Wrichik Basu said:
He also measured the potential in hyperpolarized state and depolarized stare. How can I do these today?
This would usually be done with microelectrodes. This would be Neurophysiology.
You would do some thing like dissect out the part of the animal containing the cells,
put it in a dish in some way that you keep it alive and well
have this set-up over an microscope, and
poke it with electrodes.
If you can see, it you can poke it, is a saying.
Alternatively, you could use a fluorescent voltage indicator (not as fast or detailed as electrodes).
Wrichik Basu said:
Say, I want to work with cone cells or iodopsin. How do scientists with with them
Depends what you want to do:
They would take a prep like described above, or say an isolation of cells or cell parts in some way gives you a more pure prep for say biochemistry.
Nowadays, you could study these things with molecular biology and genetics (which involves whole organisms).
I'm not that familiar with his work, but this sounds like doing biochem/molecular biology on a prep of cell parts (you can isolate only the photorecptor part of the cell is isolated. There are methods that can do this. You can do EM (electrode microscopy), biochem, and physiology on these things.
Similar with genetics: mutations of different steps (molecular biology, physiology, sequence differences).
Wrichik Basu said:
How can I do these today? In short, how do I work with cone cells and Photopsin? Do I extract them from the eye of a dead person?
Actually, you could get human material, if you got funding and worked through an eyebank, which would be where human tissue would come from.
I work for an eyebank now, which is the only reason I know this.
I would guess, more than 90% of the recoveries I do, are for use in treatments of human eye disease (mostly cornea recoveries, not whole eyes recoveries).
The rest are usually whole eye recoveries, mostly in the Portland area (head quarters), I mostly do Eugene and three smaller cities, not Portland, where they have a big lab, and can get really fresh material for complex tissue processing. I would expect there to be a higher percentage of eyes used for research in the Portland area, because the eyes would be able to get to the eyebank lab more quickly, from a more local area recovery. They some this out at headquarters, in great detail.
Big cities, with eyebanks located there, will be able to do this. Our Eyebank just opened a new branch in Boston, which is a big place for biomedical research, and probably access to human material.
They also have big medical schools, with lots of research, that could be making new human treatments and operations.
From the corneas, the Portland eyebank (Lions VisionGift) makes a product that can treat 2 corneas for every 1 cornea collected), the transplantation is a well worked out and simple operation. Cornea cells have a slow metabolic rate, are not vascularized and therefore don't depend on the circulation to stay alive.
They can be collected, still alive, 24 hours after a person dies, and transplanted, as live cells, to have a medical effect, on some patient.
In there normal state, these cells, make sheet over the back side of the cornea, and using pumps, control the amount the of fluid in the gel-like cornea, to keep it optically good. They don't need a lot of energy to just sit around a while so they can survive. Most of the other cells (with a higher metabolic rates) are not so lucky.
Most neurons would be dead in minutes or less.

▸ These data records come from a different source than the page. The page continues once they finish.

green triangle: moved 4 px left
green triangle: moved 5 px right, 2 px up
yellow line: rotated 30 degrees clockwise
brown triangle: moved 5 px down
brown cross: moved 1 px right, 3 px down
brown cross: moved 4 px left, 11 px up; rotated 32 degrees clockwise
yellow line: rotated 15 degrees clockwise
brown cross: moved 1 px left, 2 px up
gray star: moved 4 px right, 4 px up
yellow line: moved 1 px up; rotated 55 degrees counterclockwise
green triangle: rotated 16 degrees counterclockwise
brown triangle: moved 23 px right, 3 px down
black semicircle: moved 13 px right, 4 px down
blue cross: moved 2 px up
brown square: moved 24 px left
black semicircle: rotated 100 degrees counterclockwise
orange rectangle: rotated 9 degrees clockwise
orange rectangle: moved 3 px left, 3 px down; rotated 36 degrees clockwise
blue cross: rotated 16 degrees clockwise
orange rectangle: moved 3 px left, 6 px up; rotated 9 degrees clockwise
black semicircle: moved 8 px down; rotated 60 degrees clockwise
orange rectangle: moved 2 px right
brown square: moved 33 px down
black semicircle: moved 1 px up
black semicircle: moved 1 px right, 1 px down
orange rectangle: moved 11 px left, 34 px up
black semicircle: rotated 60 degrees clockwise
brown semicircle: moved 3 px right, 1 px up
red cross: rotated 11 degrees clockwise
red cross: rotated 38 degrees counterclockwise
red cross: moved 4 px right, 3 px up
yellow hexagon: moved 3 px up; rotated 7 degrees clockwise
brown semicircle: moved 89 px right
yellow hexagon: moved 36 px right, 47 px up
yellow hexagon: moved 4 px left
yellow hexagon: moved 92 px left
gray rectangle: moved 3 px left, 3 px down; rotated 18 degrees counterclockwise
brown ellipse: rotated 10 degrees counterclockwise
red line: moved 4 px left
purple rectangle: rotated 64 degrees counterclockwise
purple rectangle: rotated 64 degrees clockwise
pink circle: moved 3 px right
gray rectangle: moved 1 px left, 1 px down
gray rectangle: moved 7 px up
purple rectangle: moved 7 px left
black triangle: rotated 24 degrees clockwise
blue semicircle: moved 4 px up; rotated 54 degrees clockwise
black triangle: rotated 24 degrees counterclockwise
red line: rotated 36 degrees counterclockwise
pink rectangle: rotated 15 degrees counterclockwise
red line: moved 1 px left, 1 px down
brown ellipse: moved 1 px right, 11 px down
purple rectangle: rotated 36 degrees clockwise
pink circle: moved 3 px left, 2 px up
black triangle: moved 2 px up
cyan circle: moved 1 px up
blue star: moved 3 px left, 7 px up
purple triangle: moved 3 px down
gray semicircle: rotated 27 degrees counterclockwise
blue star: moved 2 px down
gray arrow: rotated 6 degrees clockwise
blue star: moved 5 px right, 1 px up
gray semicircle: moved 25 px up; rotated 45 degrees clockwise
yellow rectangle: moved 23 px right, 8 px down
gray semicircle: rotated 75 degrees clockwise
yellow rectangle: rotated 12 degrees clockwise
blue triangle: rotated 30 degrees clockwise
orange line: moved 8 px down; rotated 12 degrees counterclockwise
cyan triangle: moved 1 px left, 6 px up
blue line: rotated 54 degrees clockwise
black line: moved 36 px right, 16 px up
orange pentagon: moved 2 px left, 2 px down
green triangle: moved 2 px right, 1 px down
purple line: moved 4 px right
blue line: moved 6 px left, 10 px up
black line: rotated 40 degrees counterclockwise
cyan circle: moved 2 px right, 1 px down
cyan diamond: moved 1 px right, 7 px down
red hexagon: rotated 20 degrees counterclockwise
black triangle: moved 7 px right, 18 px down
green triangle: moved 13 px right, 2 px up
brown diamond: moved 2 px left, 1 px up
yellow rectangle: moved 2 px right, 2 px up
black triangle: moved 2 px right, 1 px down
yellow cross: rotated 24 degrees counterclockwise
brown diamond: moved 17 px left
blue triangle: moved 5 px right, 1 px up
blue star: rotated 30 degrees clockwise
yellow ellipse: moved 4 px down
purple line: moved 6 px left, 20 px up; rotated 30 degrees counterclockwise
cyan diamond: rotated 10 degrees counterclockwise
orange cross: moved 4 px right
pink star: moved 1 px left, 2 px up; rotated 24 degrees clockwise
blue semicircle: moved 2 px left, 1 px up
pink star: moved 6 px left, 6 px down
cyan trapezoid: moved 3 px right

So would larger structures like organs.
Therefore, organ transplants are based on getting organs from a small subset of pre-dead (very/terminally ill) patients, where:
- the family and doctors agree,
- legal consent received,
- there are no restrictions from the Medical Examiner (ME),
- there is some immediate research or medical need
Then the patient can be un-plugged, he dies, and some organ is extracted, put on ice, either taken to a lab or hospital.
The organ extraction, is done in an Operating Room (higher tech, in some ways, than most labs (not like Monte Python!)).
In other cases, the whole eye is collected, sent to headquarters, and the researcher's desired parts (like the retina or something) are taken out in some way for research.
So that is what is possible, in situations like that.
If you worked in a lab that was funded and able to take advantage of its services (had some project to do), you could get this kind of thing to study.
Working with non-human mammals, you could more easily get research material from a slaughter house.
Genetics would require working with organisms that could be easily kept alive and bred, in lots of copies (thousands of separately bred lines).
Such as, from not like human, to very much like human (as is commonly perceived IMHO):
- single cells
- a microscopic worm or fruit fly
- a little fish
- mice
- humans
Humans might involve sampling populations or medical studies.
Human research would be more close to medical work.
More close to humans, means you get a lot more ethical issues and limitations on what experiments/observations are possible.
Working with different animals (or other organisms), you have increasingly reduced limitations as you work with (approximately) with smaller, simpler, and more stupidly thought of animals (like: flies, microscopic worms, single cells)).
You have more research possibilities (for many reasons), with increasingly more freedom in what you can study with organisms, as you are further removed from human.
Little flies, microscopic worms, single cells are extremes organisms to study, with fewer such limits.
With these animals, you can make mutations, breed lines, make crosses to generate some genetically specific animal you want to study.
Ask very detailed, well controlled questions.
These let you ask a lot more detailed questions about things, but they would usually be further away from direct study of human biology.
Many pick different points on this continuum to work.